(Extract):
Studio album by Pink Fairies
- Released: October 1987
- Recorded: 1987
- Genre: Rock and roll
- Label: Demon
- Producer: Barry Farmer

Pink Fairies chronology
| Previously Unreleased (1984) | Kill 'Em and Eat 'Em (1987) | Pleasure Island (1996) |

= Kill 'Em and Eat 'Em =

Kill 'Em and Eat 'Em is a 1987 album by the UK underground group Pink Fairies.

This is a reformed Pink Fairies, prompted by an offer from Jake Riviera, head of Demon Records. Of the five original group members, Paul Rudolph wasn't involved. Wallis' preference for having a fellow guitarist led to the inclusion of the only non-former member Andy Colquhoun, but Colquhoun had worked extensively alongside Wallis from 1978 and year before that with Mick Farren during Warsaw Pakt band, also during 1980s The Deviants group. Farren himself contributes some lyrics, including those of a re-recording of his "Broken Statue" single.

(Data excerpts):

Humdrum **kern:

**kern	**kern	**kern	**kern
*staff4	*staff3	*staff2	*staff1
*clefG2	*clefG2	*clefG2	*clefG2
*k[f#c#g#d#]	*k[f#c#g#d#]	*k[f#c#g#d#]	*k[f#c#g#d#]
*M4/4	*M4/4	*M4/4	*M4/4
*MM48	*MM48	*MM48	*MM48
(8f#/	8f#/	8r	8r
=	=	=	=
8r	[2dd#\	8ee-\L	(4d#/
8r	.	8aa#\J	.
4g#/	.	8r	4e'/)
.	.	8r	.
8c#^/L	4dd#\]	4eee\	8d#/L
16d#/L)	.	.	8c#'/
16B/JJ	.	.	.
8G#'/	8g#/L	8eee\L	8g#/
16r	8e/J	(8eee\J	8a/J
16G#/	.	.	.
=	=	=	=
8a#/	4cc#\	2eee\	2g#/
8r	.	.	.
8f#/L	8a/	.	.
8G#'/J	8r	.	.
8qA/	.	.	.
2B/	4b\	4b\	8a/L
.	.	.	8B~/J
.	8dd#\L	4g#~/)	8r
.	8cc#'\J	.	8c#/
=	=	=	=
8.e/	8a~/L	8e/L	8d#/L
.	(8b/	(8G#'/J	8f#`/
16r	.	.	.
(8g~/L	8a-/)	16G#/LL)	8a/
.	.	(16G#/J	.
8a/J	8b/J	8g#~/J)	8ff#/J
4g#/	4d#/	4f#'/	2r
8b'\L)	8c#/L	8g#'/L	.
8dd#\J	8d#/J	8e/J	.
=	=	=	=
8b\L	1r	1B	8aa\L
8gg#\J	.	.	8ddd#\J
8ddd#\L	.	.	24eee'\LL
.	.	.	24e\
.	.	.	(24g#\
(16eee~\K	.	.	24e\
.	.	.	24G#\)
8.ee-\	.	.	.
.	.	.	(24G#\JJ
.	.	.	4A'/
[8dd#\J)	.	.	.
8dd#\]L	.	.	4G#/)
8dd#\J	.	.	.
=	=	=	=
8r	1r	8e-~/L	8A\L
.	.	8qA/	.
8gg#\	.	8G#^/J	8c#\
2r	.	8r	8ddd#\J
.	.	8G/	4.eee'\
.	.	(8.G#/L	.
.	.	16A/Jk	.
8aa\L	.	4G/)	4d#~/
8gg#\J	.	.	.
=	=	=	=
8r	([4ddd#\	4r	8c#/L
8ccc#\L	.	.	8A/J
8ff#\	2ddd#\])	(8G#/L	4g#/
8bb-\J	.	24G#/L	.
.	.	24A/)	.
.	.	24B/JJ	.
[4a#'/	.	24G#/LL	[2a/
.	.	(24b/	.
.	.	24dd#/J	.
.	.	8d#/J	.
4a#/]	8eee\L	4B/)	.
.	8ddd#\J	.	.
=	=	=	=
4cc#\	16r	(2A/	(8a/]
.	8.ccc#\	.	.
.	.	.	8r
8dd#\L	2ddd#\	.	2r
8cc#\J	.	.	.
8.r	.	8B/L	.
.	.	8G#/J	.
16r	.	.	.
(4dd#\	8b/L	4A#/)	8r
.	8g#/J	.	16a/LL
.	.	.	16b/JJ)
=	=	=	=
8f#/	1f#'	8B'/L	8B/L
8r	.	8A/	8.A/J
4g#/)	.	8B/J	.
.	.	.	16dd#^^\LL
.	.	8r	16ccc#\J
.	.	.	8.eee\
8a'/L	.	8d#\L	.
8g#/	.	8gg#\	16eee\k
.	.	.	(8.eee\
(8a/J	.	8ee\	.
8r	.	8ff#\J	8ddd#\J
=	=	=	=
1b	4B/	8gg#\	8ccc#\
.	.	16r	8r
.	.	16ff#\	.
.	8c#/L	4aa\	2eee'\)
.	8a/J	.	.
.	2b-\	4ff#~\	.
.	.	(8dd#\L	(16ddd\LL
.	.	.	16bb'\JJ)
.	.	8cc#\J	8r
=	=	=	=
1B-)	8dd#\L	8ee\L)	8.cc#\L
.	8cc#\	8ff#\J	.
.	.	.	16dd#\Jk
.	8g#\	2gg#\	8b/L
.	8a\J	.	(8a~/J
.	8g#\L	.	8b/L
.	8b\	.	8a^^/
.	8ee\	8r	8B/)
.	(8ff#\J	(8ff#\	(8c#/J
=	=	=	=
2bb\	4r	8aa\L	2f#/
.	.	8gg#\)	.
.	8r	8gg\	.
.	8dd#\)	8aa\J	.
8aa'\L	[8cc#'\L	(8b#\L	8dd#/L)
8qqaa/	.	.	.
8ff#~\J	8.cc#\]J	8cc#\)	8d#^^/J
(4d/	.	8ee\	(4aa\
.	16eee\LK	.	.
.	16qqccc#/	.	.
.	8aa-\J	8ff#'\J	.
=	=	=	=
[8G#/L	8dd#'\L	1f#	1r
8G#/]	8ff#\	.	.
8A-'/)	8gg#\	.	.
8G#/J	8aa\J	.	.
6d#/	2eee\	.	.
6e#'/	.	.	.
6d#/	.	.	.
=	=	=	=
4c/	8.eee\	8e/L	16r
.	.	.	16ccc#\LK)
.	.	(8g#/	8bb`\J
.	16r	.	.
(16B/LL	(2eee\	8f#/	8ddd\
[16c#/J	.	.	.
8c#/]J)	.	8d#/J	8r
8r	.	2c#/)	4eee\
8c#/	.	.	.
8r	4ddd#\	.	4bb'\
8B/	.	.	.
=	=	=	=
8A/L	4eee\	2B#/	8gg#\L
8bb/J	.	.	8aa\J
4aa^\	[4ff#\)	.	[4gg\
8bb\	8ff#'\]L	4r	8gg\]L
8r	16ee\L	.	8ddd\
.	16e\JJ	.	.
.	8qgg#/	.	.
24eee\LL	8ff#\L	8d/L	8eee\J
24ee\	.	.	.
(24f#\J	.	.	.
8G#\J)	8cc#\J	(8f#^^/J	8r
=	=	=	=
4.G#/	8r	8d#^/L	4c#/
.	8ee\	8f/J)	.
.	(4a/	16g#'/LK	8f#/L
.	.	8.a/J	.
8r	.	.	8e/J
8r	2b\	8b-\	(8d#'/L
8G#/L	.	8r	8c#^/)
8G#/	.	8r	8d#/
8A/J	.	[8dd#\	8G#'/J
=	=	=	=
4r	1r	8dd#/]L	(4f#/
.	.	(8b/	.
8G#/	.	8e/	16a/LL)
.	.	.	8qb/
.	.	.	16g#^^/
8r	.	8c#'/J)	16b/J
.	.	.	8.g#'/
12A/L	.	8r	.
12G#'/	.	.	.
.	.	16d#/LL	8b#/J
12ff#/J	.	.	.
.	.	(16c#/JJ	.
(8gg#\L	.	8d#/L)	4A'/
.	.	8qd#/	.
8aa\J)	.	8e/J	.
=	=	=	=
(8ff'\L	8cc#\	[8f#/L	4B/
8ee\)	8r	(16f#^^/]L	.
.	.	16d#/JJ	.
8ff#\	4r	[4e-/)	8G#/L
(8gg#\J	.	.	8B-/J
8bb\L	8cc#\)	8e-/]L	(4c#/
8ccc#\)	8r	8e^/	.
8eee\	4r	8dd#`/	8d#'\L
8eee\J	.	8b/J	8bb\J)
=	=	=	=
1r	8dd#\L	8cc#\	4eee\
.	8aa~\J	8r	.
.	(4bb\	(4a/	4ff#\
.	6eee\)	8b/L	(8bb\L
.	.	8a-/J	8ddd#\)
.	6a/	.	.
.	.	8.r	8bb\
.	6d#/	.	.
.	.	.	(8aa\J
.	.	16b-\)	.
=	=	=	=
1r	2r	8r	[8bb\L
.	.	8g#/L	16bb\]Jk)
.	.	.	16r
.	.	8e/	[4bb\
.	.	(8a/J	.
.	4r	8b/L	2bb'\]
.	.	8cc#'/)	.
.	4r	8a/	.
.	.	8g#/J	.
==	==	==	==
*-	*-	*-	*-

(What you will do): Extend the article on the Pink Fairies album Kill 'Em and Eat 'Em with a further passage that picks up right after its final sentence.

(Result):
Professional ratings
Review scores
| Source | Rating |
| AllMusic |  |
| New Musical Express | 4/10 |

==Track listing==
1. "Broken Statue" (Wallis, Farren)
2. "Fear of Love" (Wallis)
3. "Undercover of Confusion" (Colquhoun)
4. "Waiting for the Ice Cream to Melt" (Colquhoun, Farren)
5. "Taking LSD" (Wallis, Sanderson)
6. "White Girls on Amphetamine" (Colquhoun, Farren)
7. "Seeing Double" (Wallis)
8. "Fool About You" (Wallis)
9. "Bad Attitude" (Wallis, Norman Gordon-Pilkington)
10. "I Might Be Lying" (Colquhoun, Wallis)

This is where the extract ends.